Again, in the example cited above, nowhere are we treating the structural or medical pathologies. We are looking and treating the movement dysfunction, dyskinesia’s, abnormal muscle recruitments, sensory dysfunction, functional loss and loss of involvement in daily life’s situations. Thus, as physiotherapists, we should be more trained in understanding and assessing these problems and managing them rather than conditions and medical diagnosis. There may be surely other views and opinions on the same and they all are respected and welcomed. No way is medical diagnosis lesser important to be learnt and understood. It, many times, helps us in re-assessment or understanding the problem being treated. It also helps us all to speak the same common language of patient care between all the care giving professionals.

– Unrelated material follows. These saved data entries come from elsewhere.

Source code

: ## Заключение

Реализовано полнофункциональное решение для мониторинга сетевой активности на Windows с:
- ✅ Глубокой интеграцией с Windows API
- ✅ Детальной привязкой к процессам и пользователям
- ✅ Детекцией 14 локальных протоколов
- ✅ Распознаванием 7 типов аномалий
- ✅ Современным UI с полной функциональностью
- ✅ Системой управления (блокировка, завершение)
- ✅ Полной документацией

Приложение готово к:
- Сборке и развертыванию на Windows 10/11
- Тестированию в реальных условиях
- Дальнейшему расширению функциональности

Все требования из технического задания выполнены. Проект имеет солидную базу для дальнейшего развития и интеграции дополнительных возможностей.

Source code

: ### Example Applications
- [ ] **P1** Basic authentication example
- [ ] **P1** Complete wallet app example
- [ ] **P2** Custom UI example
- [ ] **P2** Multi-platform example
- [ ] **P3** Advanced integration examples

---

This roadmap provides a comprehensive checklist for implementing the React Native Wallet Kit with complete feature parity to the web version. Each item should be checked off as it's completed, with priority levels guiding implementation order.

But as physiotherapists, we should also be focussing more on physiotherapeutic assessment and diagnosis and treatment as well.


Thus, I would again like to say that planning the clients treatment plan is an art, a science and also a commerce as it involves not only the skills of treatments, the evidences and the logics behind it backed by an efficient research methodology and publications but also involves the financial management of treatment expenses, of learning to have a proper documentation of the treatment procedures and also of the financial transactions, payment receipts and bills, legal knowledge of the laws and legislature of the state in relation to Physiotherapy practices, partnering with the professional councils and associations governing profession and the professionals and very important, being accountable and answerable to your clients, your own self and finally to GOD who blessed us all in this noble and honourable profession.